Chirality is a geometrical property described by continuous mathematical functions. However, in chemical disciplines chirality is often treated as a binary left/right characteristic of molecules rather than a continuity of chiral shapes. While being theoretically possible, a family of stable chemical structures with similar shapes and progressively tunable chirality is yet unknown.

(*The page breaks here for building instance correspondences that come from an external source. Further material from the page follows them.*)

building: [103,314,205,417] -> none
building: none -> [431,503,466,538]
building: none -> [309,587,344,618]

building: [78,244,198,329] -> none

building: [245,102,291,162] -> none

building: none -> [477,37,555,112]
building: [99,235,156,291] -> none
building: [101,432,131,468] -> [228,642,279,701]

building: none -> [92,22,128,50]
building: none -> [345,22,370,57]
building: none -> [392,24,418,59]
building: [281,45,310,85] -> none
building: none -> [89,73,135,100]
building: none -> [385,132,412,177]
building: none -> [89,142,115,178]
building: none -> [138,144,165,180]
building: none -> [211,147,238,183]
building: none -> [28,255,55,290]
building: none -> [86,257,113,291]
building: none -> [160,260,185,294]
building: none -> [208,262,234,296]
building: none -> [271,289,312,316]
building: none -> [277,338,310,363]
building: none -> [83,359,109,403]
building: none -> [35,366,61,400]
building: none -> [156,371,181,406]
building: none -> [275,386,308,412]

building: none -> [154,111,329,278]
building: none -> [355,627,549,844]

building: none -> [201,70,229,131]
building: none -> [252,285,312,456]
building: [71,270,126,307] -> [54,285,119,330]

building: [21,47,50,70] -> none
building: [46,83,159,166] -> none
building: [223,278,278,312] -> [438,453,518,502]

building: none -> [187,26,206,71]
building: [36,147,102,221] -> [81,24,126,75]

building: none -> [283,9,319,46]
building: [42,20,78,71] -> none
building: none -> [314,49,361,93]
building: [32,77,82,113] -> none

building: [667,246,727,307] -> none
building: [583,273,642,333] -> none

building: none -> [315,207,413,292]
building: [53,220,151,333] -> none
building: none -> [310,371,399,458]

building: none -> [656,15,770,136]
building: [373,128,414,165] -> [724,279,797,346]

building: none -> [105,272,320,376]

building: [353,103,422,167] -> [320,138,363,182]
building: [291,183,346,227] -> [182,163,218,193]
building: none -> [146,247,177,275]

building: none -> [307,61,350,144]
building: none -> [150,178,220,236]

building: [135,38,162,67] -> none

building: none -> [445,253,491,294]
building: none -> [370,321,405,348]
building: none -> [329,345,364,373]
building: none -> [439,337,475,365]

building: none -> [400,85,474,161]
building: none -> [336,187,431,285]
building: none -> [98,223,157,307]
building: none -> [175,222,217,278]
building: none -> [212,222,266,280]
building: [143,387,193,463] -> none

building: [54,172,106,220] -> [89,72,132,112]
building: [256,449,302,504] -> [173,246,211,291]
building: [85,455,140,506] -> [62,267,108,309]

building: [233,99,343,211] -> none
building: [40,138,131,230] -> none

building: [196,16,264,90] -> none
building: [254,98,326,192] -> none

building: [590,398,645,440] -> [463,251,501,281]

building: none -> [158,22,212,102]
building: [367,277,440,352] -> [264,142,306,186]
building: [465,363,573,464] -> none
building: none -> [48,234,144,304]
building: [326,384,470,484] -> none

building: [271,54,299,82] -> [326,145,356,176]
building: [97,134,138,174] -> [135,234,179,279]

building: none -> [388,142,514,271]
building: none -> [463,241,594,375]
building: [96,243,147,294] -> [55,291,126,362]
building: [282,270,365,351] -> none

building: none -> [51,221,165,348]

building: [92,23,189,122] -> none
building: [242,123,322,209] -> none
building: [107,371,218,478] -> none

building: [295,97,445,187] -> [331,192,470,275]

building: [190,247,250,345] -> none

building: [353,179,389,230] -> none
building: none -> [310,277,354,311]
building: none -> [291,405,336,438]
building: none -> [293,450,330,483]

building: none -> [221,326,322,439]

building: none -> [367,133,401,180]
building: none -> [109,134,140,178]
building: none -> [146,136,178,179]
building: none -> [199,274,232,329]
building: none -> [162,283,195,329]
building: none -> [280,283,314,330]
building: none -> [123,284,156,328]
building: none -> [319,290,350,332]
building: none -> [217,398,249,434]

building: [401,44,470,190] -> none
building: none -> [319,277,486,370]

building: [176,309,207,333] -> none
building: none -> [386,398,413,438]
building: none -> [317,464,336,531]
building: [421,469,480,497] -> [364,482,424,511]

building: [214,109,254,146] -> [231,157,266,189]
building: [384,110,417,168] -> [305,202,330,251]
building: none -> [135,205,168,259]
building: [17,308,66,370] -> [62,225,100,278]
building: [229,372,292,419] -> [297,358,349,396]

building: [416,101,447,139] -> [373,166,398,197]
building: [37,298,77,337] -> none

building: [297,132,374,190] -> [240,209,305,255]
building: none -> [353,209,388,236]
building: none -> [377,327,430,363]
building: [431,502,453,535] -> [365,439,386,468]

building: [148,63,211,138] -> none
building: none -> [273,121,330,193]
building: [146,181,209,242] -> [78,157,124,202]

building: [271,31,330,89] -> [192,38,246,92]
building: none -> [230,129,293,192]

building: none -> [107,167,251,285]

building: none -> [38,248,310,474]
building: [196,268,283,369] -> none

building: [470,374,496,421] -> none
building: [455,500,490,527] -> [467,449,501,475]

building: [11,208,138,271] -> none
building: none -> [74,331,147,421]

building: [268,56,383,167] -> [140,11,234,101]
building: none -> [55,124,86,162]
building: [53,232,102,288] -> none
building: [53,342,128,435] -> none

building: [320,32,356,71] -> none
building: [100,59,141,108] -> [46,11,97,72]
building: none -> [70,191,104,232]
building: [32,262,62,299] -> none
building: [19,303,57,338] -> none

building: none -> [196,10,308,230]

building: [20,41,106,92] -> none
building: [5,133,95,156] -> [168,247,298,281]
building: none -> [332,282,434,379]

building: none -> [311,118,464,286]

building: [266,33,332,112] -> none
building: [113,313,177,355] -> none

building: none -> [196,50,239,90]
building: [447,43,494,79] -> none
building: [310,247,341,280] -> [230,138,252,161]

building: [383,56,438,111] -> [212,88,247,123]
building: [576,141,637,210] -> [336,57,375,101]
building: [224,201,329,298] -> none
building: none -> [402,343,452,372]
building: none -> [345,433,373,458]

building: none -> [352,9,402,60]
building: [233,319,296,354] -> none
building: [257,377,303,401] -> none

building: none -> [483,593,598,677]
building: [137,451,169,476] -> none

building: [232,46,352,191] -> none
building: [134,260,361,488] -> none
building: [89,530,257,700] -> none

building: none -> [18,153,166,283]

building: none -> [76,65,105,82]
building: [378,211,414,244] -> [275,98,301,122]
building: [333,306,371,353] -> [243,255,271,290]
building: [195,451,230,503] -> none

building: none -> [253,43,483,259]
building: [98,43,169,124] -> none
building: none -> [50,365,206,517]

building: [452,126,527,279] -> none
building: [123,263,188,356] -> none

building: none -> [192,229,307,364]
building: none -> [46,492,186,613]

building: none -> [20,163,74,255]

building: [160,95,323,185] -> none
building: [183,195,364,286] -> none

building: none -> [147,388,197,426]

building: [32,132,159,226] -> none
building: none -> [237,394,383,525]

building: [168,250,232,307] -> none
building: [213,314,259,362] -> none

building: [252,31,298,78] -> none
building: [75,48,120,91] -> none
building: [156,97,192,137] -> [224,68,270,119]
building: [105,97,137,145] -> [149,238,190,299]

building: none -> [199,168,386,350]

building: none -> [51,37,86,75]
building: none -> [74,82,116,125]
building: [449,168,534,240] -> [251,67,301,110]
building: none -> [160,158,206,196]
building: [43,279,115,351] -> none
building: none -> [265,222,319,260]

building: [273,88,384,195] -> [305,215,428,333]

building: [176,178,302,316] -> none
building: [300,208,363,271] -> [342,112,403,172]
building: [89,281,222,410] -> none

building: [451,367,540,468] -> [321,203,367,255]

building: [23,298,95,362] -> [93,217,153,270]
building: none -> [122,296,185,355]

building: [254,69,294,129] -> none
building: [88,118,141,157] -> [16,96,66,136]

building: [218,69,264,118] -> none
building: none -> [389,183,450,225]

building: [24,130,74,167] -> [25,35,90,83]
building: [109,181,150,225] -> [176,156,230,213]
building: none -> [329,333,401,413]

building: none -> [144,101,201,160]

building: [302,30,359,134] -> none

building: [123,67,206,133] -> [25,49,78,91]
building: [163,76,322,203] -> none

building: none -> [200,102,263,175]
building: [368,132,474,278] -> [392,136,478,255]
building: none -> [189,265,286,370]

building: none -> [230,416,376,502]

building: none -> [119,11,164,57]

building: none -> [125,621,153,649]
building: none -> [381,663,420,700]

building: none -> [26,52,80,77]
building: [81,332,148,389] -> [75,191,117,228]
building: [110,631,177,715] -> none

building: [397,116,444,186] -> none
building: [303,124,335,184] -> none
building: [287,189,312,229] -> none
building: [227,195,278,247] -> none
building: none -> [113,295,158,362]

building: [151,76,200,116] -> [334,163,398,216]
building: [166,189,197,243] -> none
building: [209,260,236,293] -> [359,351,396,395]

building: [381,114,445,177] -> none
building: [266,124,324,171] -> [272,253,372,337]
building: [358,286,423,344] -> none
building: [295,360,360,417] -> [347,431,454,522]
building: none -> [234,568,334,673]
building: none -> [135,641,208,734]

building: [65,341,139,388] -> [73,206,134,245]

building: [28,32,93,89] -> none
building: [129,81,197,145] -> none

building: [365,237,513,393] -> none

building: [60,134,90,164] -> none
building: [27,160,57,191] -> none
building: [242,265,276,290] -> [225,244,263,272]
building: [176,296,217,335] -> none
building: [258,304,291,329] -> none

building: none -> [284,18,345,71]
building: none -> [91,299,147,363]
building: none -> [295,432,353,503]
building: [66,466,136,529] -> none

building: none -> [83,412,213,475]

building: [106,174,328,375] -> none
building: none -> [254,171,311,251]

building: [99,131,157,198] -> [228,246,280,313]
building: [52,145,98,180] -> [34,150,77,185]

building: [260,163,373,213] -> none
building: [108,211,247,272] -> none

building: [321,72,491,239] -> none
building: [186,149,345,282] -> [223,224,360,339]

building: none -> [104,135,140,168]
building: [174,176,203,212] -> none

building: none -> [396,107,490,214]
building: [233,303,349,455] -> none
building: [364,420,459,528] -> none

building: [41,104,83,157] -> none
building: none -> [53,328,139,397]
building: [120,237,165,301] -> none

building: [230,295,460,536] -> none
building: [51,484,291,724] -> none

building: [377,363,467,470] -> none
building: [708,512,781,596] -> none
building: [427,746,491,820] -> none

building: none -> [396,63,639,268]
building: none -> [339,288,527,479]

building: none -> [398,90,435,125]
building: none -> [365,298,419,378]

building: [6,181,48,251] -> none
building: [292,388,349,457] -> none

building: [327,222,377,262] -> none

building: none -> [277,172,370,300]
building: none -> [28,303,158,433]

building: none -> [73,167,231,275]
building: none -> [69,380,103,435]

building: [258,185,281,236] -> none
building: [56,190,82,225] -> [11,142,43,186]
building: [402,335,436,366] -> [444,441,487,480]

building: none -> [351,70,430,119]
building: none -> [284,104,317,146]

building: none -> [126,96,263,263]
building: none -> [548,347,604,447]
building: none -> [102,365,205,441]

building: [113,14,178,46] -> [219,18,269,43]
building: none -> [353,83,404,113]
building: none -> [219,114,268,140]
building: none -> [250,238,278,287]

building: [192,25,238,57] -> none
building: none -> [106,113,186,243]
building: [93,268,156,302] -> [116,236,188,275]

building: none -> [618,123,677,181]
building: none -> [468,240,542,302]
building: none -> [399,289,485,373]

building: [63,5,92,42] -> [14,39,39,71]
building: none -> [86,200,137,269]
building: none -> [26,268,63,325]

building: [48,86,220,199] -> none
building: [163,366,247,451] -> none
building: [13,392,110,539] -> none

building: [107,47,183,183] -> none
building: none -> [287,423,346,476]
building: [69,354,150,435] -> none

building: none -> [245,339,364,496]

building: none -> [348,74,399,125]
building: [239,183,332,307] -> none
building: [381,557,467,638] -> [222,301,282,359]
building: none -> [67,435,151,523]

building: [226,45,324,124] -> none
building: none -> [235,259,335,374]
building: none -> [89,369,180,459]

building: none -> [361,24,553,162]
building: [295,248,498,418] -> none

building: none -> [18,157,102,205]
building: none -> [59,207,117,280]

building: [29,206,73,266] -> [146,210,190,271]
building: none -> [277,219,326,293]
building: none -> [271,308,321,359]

In this presentation, we will explore such structures in the form of nanostructured microparticles with anisotropic bowtie shape and widely tunable twist angle, pitch, width, thickness, and length. The self-limited assembly of the bowties enables high synthetic reproducibility, size monodispersity, and computational predictability of their geometries for different assembly conditions. The bowtie nanoassemblies display multiple strong circular dichroism peaks originating from absorptive and scattering phenomena. Unlike classical chiral molecules, these particles display a continuum of chirality measures that correlate exponentially with the spectral positions of the circular dichroism peaks. We will further demonstrate how these bowtie particles with variable polarization rotation were used to print photonically active metasurfaces with spectrally tunable positive/negative polarization signatures for light detection and ranging (LIDAR) devices. [1]
Dr. Prashant Kumar is a Materials Scientist developing and characterizing advanced materials with applications at the interface of chemical and biomolecular engineering for the separation of isomers, catalysis of chemical reactions, and chiroptical sensing of biomolecules. He completed his Ph.D. in Materials Science from the University of Minnesota, Twin Cities, in August 2018. His doctoral research, advised by Prof. K. Andre Mkhoyan and Prof. Michael Tsapatsis, was focused on developing the areas of two-dimensional (2D) porous materials using analytical transmission electron microscopy techniques [2-3]. He is currently a post-doctoral researcher at the University of Michigan, Ann Arbor, in Prof. Nicholas Kotov’s group. His current research focuses on the multi-scale synthesis of porosity and chirality using biomimetic self-assembly of naturally occurring amino acids and metal ions. He has been awarded the Doctoral Dissertation Fellowship by the University of Minnesota and graduate student awards by the Microscopy Society of America (MSA) and Materials Research Society (MRS). Outside of lab he enjoys boxing, badminton, and photography.